#### YOUR ASSIGNMENT:
In the listing beneath this line, copy exactly the lines starting with the one containing "[161,236,180,248] 32, ->" and going on through the one containing "[735,290,754,300] 46. ->".

#### THE DATA:
== == ==
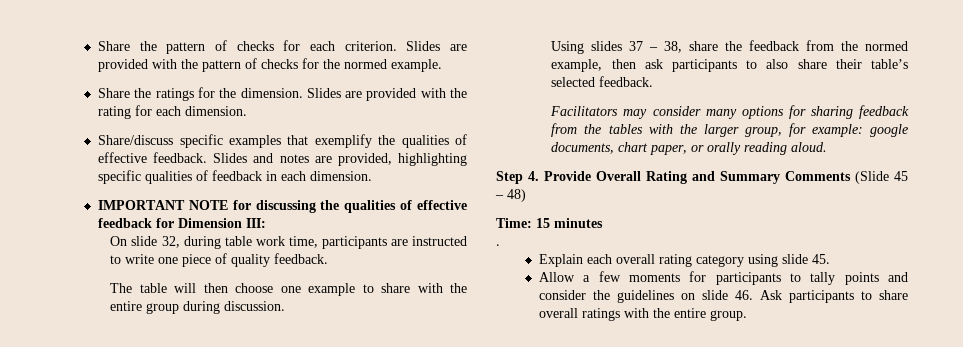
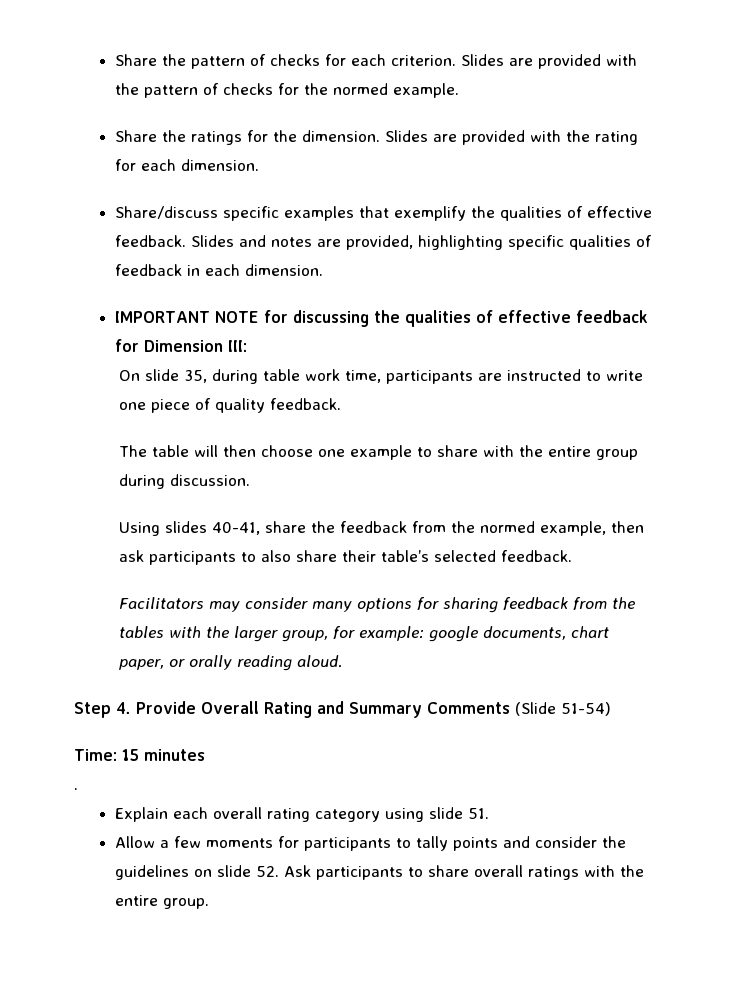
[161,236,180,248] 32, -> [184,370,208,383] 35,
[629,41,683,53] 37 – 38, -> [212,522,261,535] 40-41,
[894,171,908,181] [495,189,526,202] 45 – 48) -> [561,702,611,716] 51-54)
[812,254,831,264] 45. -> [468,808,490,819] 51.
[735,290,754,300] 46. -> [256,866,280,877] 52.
== == ==
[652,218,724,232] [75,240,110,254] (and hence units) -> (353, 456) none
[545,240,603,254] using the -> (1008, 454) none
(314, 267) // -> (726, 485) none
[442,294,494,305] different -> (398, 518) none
== == ==
#### SOLUTION TO THIS EXERCISE:
[161,236,180,248] 32, -> [184,370,208,383] 35,
[629,41,683,53] 37 – 38, -> [212,522,261,535] 40-41,
[894,171,908,181] [495,189,526,202] 45 – 48) -> [561,702,611,716] 51-54)
[812,254,831,264] 45. -> [468,808,490,819] 51.
[735,290,754,300] 46. -> [256,866,280,877] 52.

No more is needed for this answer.